Quem for buscar no Datafolha deste domingo pistas sobre o resultado da eleição de outubro desperdiçará um naco do domingo. O quadro é de franca indefinição. Utilizará melhor o seu tempo quem conseguir enxergar a fatalidade que se esconde atrás das estatísticas. A pesquisa expõe uma democracia escorregando da beirada para dentro do precipício. E o pior está por vir. Com o sistema político no buraco, um pedaço expressivo do eleitorado age como se desejasse jogar terra em cima.
O Brasil continua na constrangedora situação de ter o líder na pesquisa fazendo campanha para um cargo que a Lei da Ficha Limpa o impede de disputar. O PT sabe que a foto de Lula, preso há dois meses como um corrupto de segunda instância, será retirada da urna pela Justiça Eleitoral. Mas acaba de confirmar sua pré-candidatura. E o Datafolha informa que 30% do eleitorado ainda se dispõem a votar num ficha-suja. Espanto!

--------------------

## INSTRUÇÕES
Liste todos os nomes próprios que aparecem no texto sobre a pesquisa Datafolha, citando cada um apenas uma vez. Os registros não são necessários para esta tarefa.

--------------------

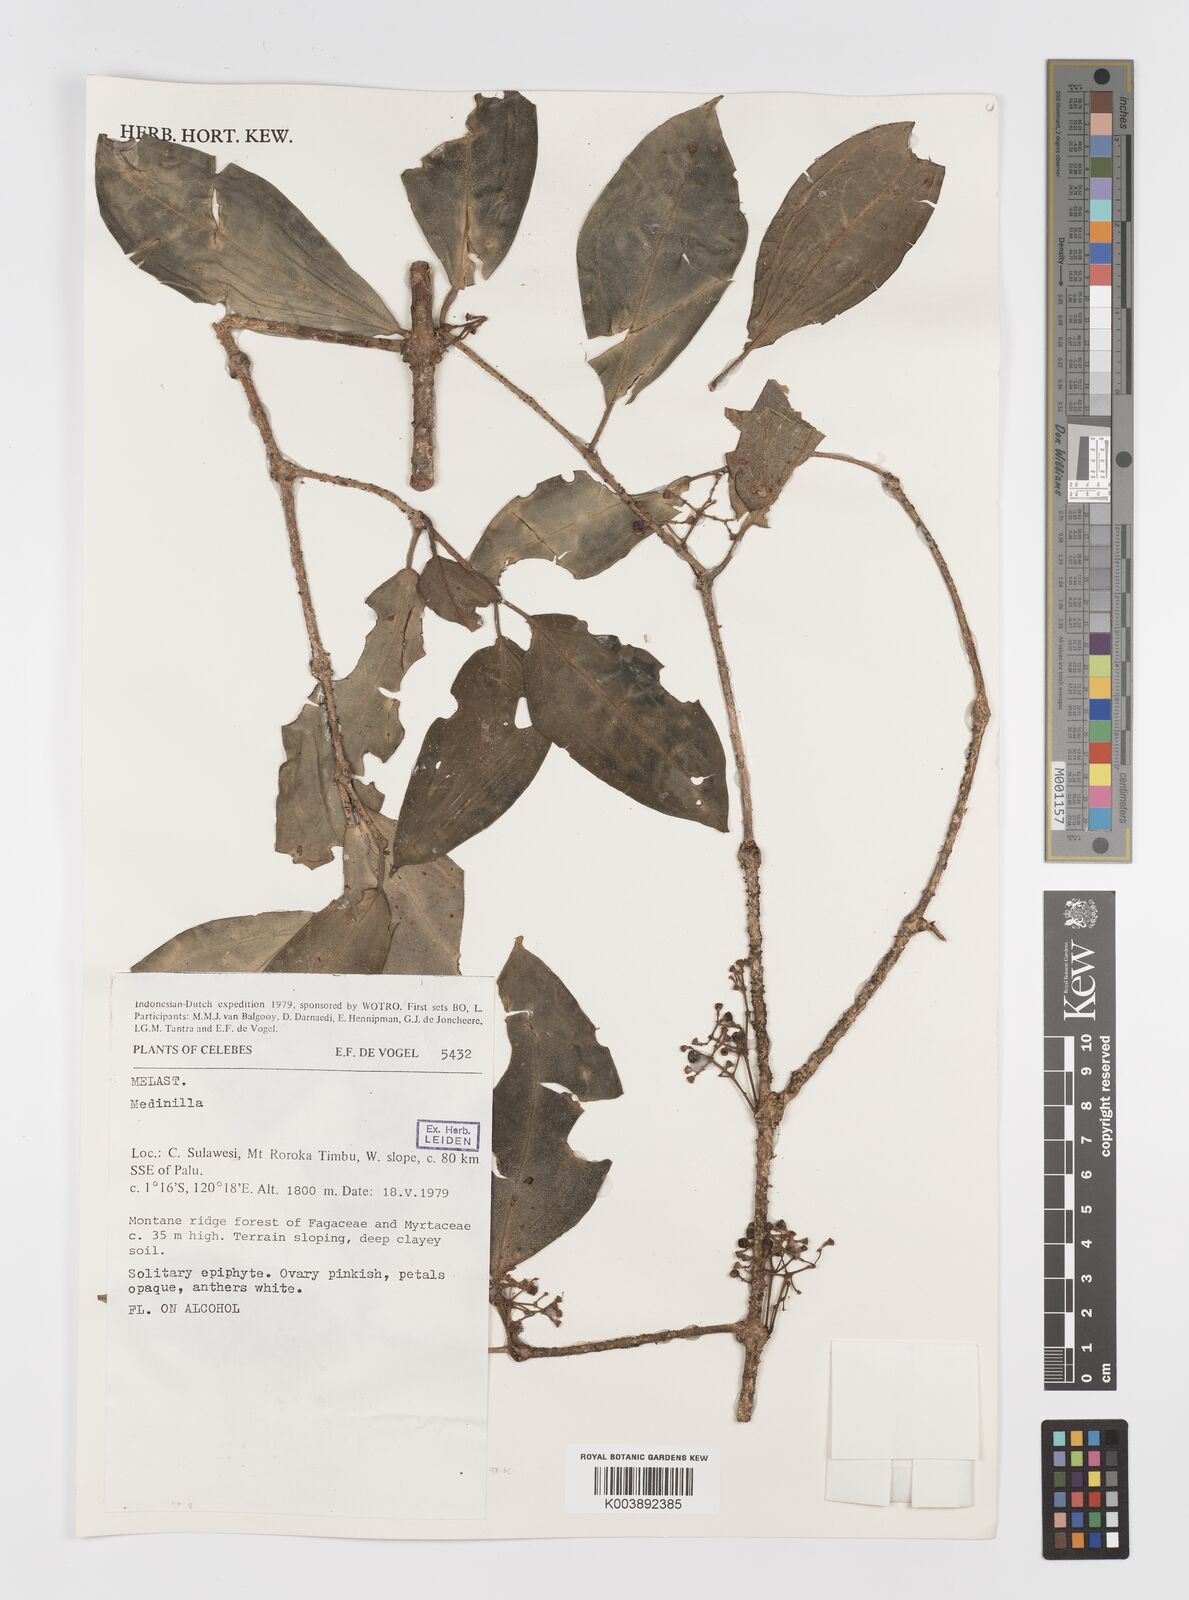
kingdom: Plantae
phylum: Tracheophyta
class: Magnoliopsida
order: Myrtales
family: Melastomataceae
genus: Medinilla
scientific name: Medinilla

--------------------

## SOLUÇÃO DETALHADA
Datafolha
Brasil
Lei da Ficha Limpa
PT
Lula
Justiça Eleitoral